Огромный серый собор был увешан вышитыми шелковыми знаменами и украшен цветами. Запах жасмина, который любила Леони, витал в воздухе, и солнечный свет проникал в огромное розовое окно. Чистые голоса хора мальчиков торжественно разносились по собору церковным пением. Пич неподвижно стояла с Ноэлем, вся в черном, в шляпе с широкими полями, скрывавшими ее бледное, без кровинки, лицо от любопытных взглядов. Он взял ее за руку, желая подбодрить и передать ей свои собственные силы. Он обвел взглядом переполненную церковь, удивляясь про себя, какой силой обладала эта таинственная, неукротимая женщина, чтобы собрать президентов и представителей королевских семей на службу в ее память. И после, когда он пили любимое шампанское Леони а доме, который она когда-то очень хотела назвать своим, он разглядывал лица тех, кто любил ее. Здесь, были сестры, которые воспитывали сирот Леони в Шатто д’Оревилль, и сами дети, выросшие и имеющие собственные семьи. Здесь были мужчины и женщины, чьи жизни она помогла спасти, участвуя в Сопротивлении во время войны. Пришли и управляющие театром, и дирижеры, и музыканты, и те, кто стоял у выхода на сцену, титулованные семьи со всей Европы и простые семейства с юга, кто работал для нее и любил ее, были и те, кто жил в деревнях и чувствовал на себе ее постоянную доброту и щедрость. Леони завоевала их всех.
— Ей бы это понравилось, я думаю, — заметил Джим с одобрением в голосе, — ей было бы приятно увидеть их всех вместе здесь, и я испытываю удовлетворение при мысли, как много жизней она сделала радостней своим существованием.
Уже после церемонии, когда вся семья осталась одна, он сообщил Пич, что вилла теперь становится ее собственностью.
— Леони хотела, чтобы ты жила там, когда нас не станет, — мягко сказал он, — а я несмогу оставаться там без нее, поэтому она — твоя.
— Но, Джим, куда же ты пойдешь? — спросила Пич. — Ведь это твой дом!
— Не беспокойся обо мне, все уже устроено. Я переезжаю в прежнее жилище Лоис на крыше нашего отеля. В конце концов, что хорошего для такого старика, как я, жить здесь одному, а там я смогу общаться с людьми, если мне этого захочется.
Пич никогда не думала о Джиме как о старике и, взглянув на него, поразилась тому, что увидела. Но это просто нечестно, думала она со злостью, люди не должны стареть, они не должны уходить и оставлять тех, кто любит их… Слезы снова набежали на глаза.
— Не плачь, Пич, — прошептал Джим, — я буду счастлив думать, что ты живешь на вилле, и уверен, твоя бабушка тоже.

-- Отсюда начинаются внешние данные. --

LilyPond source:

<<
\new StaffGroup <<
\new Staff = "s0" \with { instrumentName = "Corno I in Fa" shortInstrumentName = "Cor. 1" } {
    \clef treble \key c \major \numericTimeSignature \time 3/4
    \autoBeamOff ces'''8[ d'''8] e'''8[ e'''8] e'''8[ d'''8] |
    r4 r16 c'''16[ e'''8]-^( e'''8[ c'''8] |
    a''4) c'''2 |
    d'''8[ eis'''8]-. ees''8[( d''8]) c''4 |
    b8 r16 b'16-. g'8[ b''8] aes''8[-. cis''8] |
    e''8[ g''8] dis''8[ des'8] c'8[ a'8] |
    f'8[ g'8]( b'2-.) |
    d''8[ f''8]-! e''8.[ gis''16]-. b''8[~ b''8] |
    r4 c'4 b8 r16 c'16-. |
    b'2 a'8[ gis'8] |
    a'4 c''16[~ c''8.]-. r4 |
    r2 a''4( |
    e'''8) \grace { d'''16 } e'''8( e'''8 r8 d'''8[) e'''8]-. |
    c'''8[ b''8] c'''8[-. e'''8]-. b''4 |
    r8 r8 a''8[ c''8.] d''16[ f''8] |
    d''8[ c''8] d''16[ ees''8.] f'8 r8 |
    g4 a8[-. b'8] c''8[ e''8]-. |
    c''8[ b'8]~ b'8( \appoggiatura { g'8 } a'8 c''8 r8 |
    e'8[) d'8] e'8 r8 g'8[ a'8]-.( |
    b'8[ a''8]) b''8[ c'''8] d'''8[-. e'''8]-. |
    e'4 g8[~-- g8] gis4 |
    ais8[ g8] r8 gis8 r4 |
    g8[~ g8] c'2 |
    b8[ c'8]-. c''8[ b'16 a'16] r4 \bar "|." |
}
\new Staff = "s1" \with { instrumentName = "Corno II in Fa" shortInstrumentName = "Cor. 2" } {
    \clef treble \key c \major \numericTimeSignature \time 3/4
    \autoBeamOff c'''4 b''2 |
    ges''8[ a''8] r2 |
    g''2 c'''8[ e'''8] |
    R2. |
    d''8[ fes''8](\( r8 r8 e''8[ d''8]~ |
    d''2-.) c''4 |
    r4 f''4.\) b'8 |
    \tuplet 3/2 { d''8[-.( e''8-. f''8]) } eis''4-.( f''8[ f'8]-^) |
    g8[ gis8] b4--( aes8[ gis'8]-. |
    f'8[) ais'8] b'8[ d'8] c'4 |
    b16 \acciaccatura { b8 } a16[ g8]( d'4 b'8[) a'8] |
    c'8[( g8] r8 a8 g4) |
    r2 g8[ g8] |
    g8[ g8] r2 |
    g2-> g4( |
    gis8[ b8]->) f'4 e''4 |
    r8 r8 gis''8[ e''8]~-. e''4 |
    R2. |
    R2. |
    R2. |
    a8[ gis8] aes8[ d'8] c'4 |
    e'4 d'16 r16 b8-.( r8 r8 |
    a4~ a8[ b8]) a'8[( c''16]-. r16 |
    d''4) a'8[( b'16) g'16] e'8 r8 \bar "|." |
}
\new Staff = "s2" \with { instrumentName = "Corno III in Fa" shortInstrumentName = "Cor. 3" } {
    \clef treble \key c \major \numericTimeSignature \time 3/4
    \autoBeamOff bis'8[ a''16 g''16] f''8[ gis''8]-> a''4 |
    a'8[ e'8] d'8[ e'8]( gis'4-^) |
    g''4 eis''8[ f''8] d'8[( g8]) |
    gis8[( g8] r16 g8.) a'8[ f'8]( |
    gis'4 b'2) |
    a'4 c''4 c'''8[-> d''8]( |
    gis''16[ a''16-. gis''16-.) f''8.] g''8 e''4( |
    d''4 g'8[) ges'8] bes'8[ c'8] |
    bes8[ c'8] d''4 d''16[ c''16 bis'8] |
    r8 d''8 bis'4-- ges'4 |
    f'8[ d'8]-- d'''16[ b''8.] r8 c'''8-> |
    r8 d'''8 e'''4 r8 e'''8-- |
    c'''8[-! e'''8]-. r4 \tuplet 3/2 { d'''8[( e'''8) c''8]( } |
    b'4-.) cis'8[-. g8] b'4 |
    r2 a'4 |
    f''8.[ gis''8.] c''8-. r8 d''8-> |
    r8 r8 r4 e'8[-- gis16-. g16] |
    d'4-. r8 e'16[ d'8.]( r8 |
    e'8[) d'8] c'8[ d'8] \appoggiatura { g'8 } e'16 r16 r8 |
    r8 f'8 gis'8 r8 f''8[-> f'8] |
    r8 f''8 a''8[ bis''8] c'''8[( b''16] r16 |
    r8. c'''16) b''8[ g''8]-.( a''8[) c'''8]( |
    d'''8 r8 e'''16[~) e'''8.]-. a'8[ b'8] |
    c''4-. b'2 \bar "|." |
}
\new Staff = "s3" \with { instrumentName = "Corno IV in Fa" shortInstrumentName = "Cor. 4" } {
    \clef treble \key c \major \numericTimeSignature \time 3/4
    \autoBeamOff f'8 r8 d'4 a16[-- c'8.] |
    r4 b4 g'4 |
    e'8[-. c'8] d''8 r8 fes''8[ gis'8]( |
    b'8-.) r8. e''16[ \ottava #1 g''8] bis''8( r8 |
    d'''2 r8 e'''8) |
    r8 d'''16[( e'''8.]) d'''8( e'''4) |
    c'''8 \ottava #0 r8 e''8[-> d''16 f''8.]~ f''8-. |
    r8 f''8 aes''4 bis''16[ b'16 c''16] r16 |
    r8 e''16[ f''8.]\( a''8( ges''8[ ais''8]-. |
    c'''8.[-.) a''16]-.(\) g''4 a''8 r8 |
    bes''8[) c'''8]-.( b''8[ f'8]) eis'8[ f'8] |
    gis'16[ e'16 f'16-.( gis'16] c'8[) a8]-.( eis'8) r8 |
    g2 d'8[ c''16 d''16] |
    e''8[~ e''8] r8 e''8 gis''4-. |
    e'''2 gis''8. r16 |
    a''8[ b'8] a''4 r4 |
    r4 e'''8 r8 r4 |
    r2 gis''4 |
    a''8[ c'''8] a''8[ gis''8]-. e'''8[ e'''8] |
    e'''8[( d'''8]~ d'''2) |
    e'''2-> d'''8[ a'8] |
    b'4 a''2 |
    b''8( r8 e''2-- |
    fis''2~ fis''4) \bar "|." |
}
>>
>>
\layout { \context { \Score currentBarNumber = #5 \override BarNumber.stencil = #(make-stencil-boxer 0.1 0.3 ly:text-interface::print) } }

На следующий день, сидя между своими сестрами, когда адвокат знакомил их с завещанием Леони, Пич едва сдерживала дрожь во всем теле. Это было самое ужасное — делить красивые вещи Леони, драгоценности, которые, как она помнила, ее бабушка носила всю свою жизнь, ее прекрасную коллекцию одежды, ее любимые предметы… Страшная мысль пришла ей внезапно в голову, и она в панике схватила Лоис за руку.